From an NFT perspective, TTI models have seen the widest adoption because a disproportionate percentage of digital art collectibles today are represented as static images.
Text-to-video: Text-to-video(TTV) is a more challenging aspect of generative art but one in which we are seeing major progress. Meta and Google recently published TTV models such as Make-A-Video and Imagen Video, which can generate high-frame-fidelity video clips based on natural language.

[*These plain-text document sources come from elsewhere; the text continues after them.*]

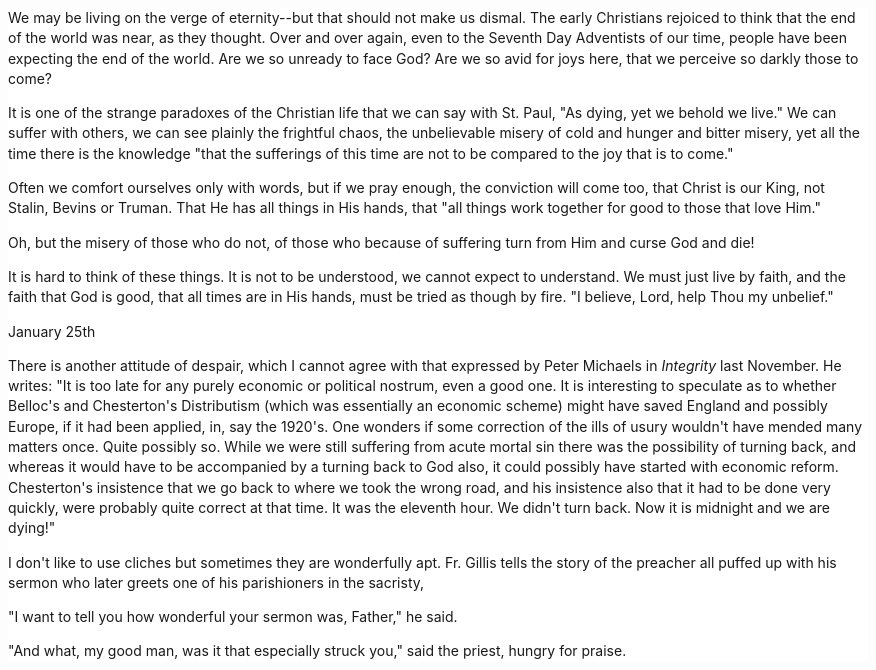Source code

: We may be living on the verge of eternity--but that should not make us
dismal. The early Christians rejoiced to think that the end of the world
was near, as they thought. Over and over again, even to the Seventh Day
Adventists of our time, people have been expecting the end of the world.
Are we so unready to face God? Are we so avid for joys here, that we
perceive so darkly those to come?

It is one of the strange paradoxes of the Christian life that we can say
with St. Paul, "As dying, yet we behold we live." We can suffer with
others, we can see plainly the frightful chaos, the unbelievable misery
of cold and hunger and bitter misery, yet all the time there is the
knowledge "that the sufferings of this time are not to be compared to
the joy that is to come."

Often we comfort ourselves only with words, but if we pray enough, the
conviction will come too, that Christ is our King, not Stalin, Bevins or
Truman. That He has all things in His hands, that "all things work
together for good to those that love Him."

Oh, but the misery of those who do not, of those who because of
suffering turn from Him and curse God and die!

It is hard to think of these things. It is not to be understood, we
cannot expect to understand. We must just live by faith, and the faith
that God is good, that all times are in His hands, must be tried as
though by fire. "I believe, Lord, help Thou my unbelief."

 

January 25th

There is another attitude of despair, which I cannot agree with that
expressed by Peter Michaels in *Integrity* last November. He writes: "It
is too late for any purely economic or political nostrum, even a good
one. It is interesting to speculate as to whether Belloc's and
Chesterton's Distributism (which was essentially an economic scheme)
might have saved England and possibly Europe, if it had been applied,
in, say the 1920's. One wonders if some correction of the ills of usury
wouldn't have mended many matters once. Quite possibly so. While we were
still suffering from acute mortal sin there was the possibility of
turning back, and whereas it would have to be accompanied by a turning
back to God also, it could possibly have started with economic reform.
Chesterton's insistence that we go back to where we took the wrong road,
and his insistence also that it had to be done very quickly, were
probably quite correct at that time. It was the eleventh hour. We didn't
turn back. Now it is midnight and we are dying!"

I don't like to use cliches but sometimes they are wonderfully apt. Fr.
Gillis tells the story of the preacher all puffed up with his sermon who
later greets one of his parishioners in the sacristy,

"I want to tell you how wonderful your sermon was, Father," he said.

"And what, my good man, was it that especially struck you," said the
priest, hungry for praise.

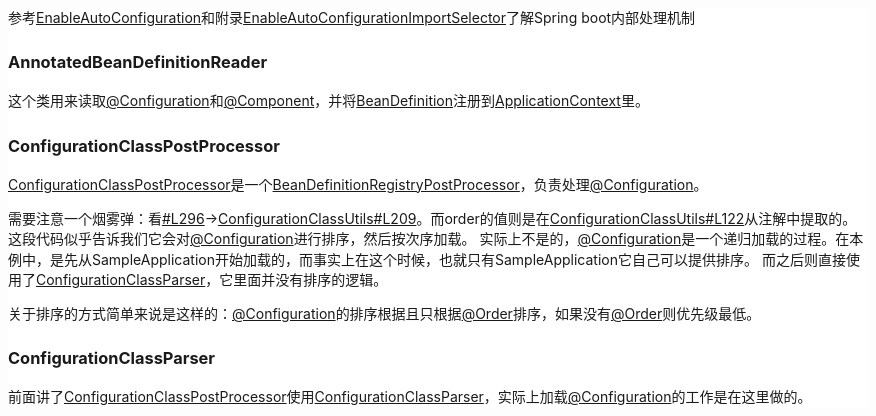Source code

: 参考[EnableAutoConfiguration](http://docs.spring.io/spring-boot/docs/1.4.1.RELEASE/api/org/springframework/boot/autoconfigure/EnableAutoConfiguration.html)和附录[EnableAutoConfigurationImportSelector](http://docs.spring.io/spring-boot/docs/1.4.1.RELEASE/api/org/springframework/boot/autoconfigure/EnableAutoConfigurationImportSelector.html)了解Spring boot内部处理机制

### AnnotatedBeanDefinitionReader

这个类用来读取[@Configuration](http://docs.spring.io/spring/docs/4.3.3.RELEASE/javadoc-api/org/springframework/context/annotation/Configuration.html)和[@Component](http://docs.spring.io/spring/docs/4.3.3.RELEASE/javadoc-api/org/springframework/stereotype/Component.html)，并将[BeanDefinition](http://docs.spring.io/spring/docs/4.3.3.RELEASE/javadoc-api/org/springframework/beans/factory/config/BeanDefinition.html)注册到[ApplicationContext](http://docs.spring.io/spring/docs/4.3.3.RELEASE/javadoc-api/org/springframework/context/ApplicationContext.html)里。

### ConfigurationClassPostProcessor

[ConfigurationClassPostProcessor](http://docs.spring.io/spring/docs/4.3.3.RELEASE/javadoc-api/org/springframework/context/annotation/ConfigurationClassPostProcessor.html)是一个[BeanDefinitionRegistryPostProcessor](http://docs.spring.io/spring/docs/4.3.3.RELEASE/javadoc-api/org/springframework/beans/factory/support/BeanDefinitionRegistryPostProcessor.html)，负责处理[@Configuration](http://docs.spring.io/spring/docs/4.3.3.RELEASE/javadoc-api/org/springframework/context/annotation/Configuration.html)。

需要注意一个烟雾弹：看[#L296](https://github.com/spring-projects/spring-framework/blob/v4.3.3.RELEASE/spring-context/src/main/java/org/springframework/context/annotation/ConfigurationClassPostProcessor.java#L296)->[ConfigurationClassUtils#L209](https://github.com/spring-projects/spring-framework/blob/v4.3.3.RELEASE/spring-context/src/main/java/org/springframework/context/annotation/ConfigurationClassUtils.java#L209)。而order的值则是在[ConfigurationClassUtils#L122](https://github.com/spring-projects/spring-framework/blob/v4.3.3.RELEASE/spring-context/src/main/java/org/springframework/context/annotation/ConfigurationClassUtils.java#L122)从注解中提取的。
这段代码似乎告诉我们它会对[@Configuration](http://docs.spring.io/spring/docs/4.3.3.RELEASE/javadoc-api/org/springframework/context/annotation/Configuration.html)进行排序，然后按次序加载。
实际上不是的，[@Configuration](http://docs.spring.io/spring/docs/4.3.3.RELEASE/javadoc-api/org/springframework/context/annotation/Configuration.html)是一个递归加载的过程。在本例中，是先从SampleApplication开始加载的，而事实上在这个时候，也就只有SampleApplication它自己可以提供排序。
而之后则直接使用了[ConfigurationClassParser](https://github.com/spring-projects/spring-framework/blob/v4.3.3.RELEASE/spring-context/src/main/java/org/springframework/context/annotation/ConfigurationClassParser.java)，它里面并没有排序的逻辑。

关于排序的方式简单来说是这样的：[@Configuration](http://docs.spring.io/spring/docs/4.3.3.RELEASE/javadoc-api/org/springframework/context/annotation/Configuration.html)的排序根据且只根据[@Order](http://docs.spring.io/spring/docs/4.3.3.RELEASE/javadoc-api/org/springframework/core/annotation/Order.html)排序，如果没有[@Order](http://docs.spring.io/spring/docs/4.3.3.RELEASE/javadoc-api/org/springframework/core/annotation/Order.html)则优先级最低。

### ConfigurationClassParser

前面讲了[ConfigurationClassPostProcessor](http://docs.spring.io/spring/docs/4.3.3.RELEASE/javadoc-api/org/springframework/context/annotation/ConfigurationClassPostProcessor.html)使用[ConfigurationClassParser](https://github.com/spring-projects/spring-framework/blob/v4.3.3.RELEASE/spring-context/src/main/java/org/springframework/context/annotation/ConfigurationClassParser.java)，实际上加载[@Configuration](http://docs.spring.io/spring/docs/4.3.3.RELEASE/javadoc-api/org/springframework/context/annotation/Configuration.html)的工作是在这里做的。
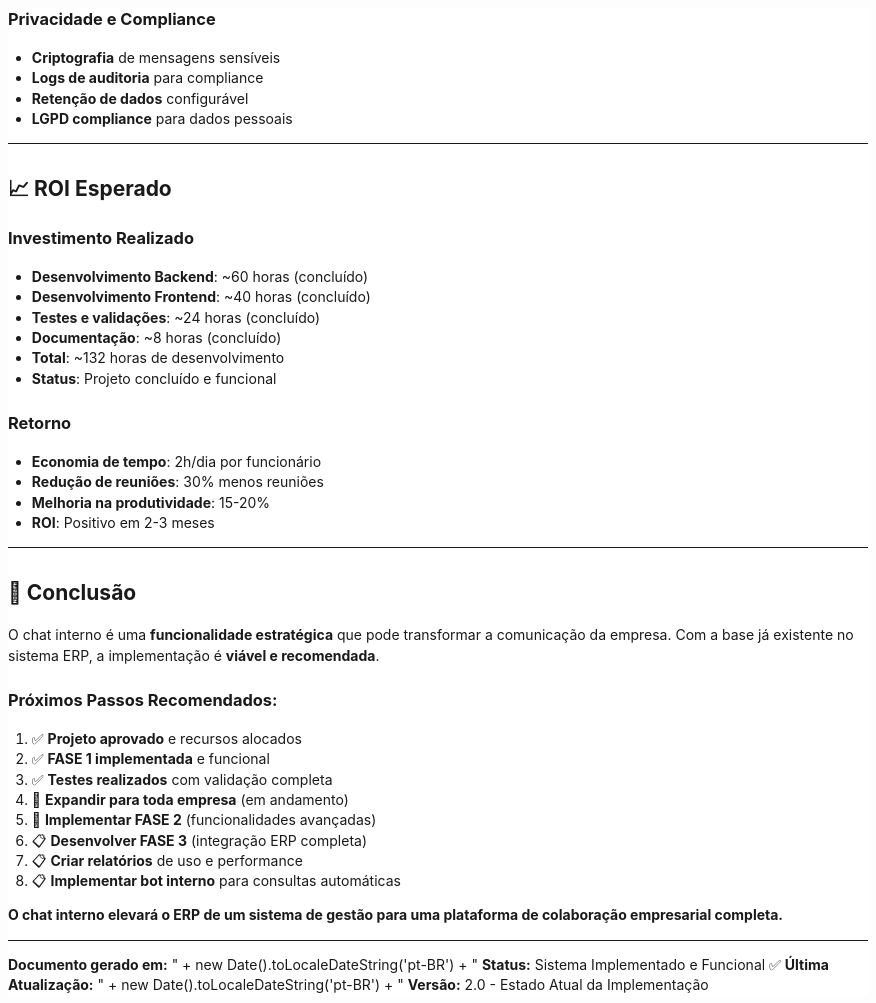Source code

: ### **Privacidade e Compliance**
- **Criptografia** de mensagens sensíveis
- **Logs de auditoria** para compliance
- **Retenção de dados** configurável
- **LGPD compliance** para dados pessoais

---

## 📈 **ROI Esperado**

### **Investimento Realizado**
- **Desenvolvimento Backend**: ~60 horas (concluído)
- **Desenvolvimento Frontend**: ~40 horas (concluído)
- **Testes e validações**: ~24 horas (concluído)
- **Documentação**: ~8 horas (concluído)
- **Total**: ~132 horas de desenvolvimento
- **Status**: Projeto concluído e funcional

### **Retorno**
- **Economia de tempo**: 2h/dia por funcionário
- **Redução de reuniões**: 30% menos reuniões
- **Melhoria na produtividade**: 15-20%
- **ROI**: Positivo em 2-3 meses

---

## 🎯 **Conclusão**

O chat interno é uma **funcionalidade estratégica** que pode transformar a comunicação da empresa. Com a base já existente no sistema ERP, a implementação é **viável e recomendada**.

### **Próximos Passos Recomendados:**
1. ✅ **Projeto aprovado** e recursos alocados
2. ✅ **FASE 1 implementada** e funcional
3. ✅ **Testes realizados** com validação completa
4. 🔄 **Expandir para toda empresa** (em andamento)
5. 🔄 **Implementar FASE 2** (funcionalidades avançadas)
6. 📋 **Desenvolver FASE 3** (integração ERP completa)
7. 📋 **Criar relatórios** de uso e performance
8. 📋 **Implementar bot interno** para consultas automáticas

**O chat interno elevará o ERP de um sistema de gestão para uma plataforma de colaboração empresarial completa.**

---

**Documento gerado em:** " + new Date().toLocaleDateString('pt-BR') + "
**Status:** Sistema Implementado e Funcional ✅
**Última Atualização:** " + new Date().toLocaleDateString('pt-BR') + "
**Versão:** 2.0 - Estado Atual da Implementação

Video is one of the most active areas of research for generative art, and we should expect most image generation models to have video equivalents. Videos are still not as prominent in the NFT space as images, but this is likely to change as TTV models become more widely adopted by generative artists. Video is one of the areas that differentiates digital art from traditional art.
Read more: NFTs Can and Will Be So Much More | Opinion
Image-to-image: Image generation via textual inputs feels almost natural but has limitations when it comes to capturing aspects such as positions between different objects, orientation or even very specific details of scenery. Sketches or other images are a better mechanism to convey this information. Several of the top diffusion models such as DALL-E, Stable Diffusion and Imagen all incorporate mechanisms for generating images from sketchers. Similarly, these models incorporate techniques such as in-painting or out-painting, which allow for extending images within or beyond their original borders.
Most of the best-established generative art practices focus on creating images from other images. Not surprisingly, several popular generative art NFT collections are based on variations of image-to-image methods.
Music generation: Automatic music generation has been another common use case in generative AI that has gained prominence over the last few years. OpenAI has also been at the forefront of this revolution with models including MuseNet and, more prominently, Jukebox, which is able to generate music in various styles and genres. Recently, Google entered the space with AudioLM, a model that creates realistic speech and piano music simply by listening to sound snippets. Stability AI-backed Harmonai started pushing the boundaries of the AI music generation space with the release of Dance Diffusion, a set of algorithms and tools that can generate original clips of music.
AI-generated music is one of the biggest areas in which NFTs can deliver unique value. Different from other art forms, music is distributed in digital form. Generative AI can evolve into a natural complement for music producers, and NFTs offer creators unique ways to express ownership in music clips or songs.
Throughout the history of technology there have been several instances in which relatively different trends are able to influence each other to gain incredible market share. The most recent example is the social-mobile-cloud revolution in which each one of those trends expanded the market of the other two. Generative AI and NFTs are starting to exhibit a similar dynamic. Both trends have been able to bring a complex technology market to mainstream culture. NFTs complement generative AI with digital ownership and distribution models that would be nearly impossible to implement otherwise. Similarly, generative AI is likely to become one of the most important sources of NFT creation.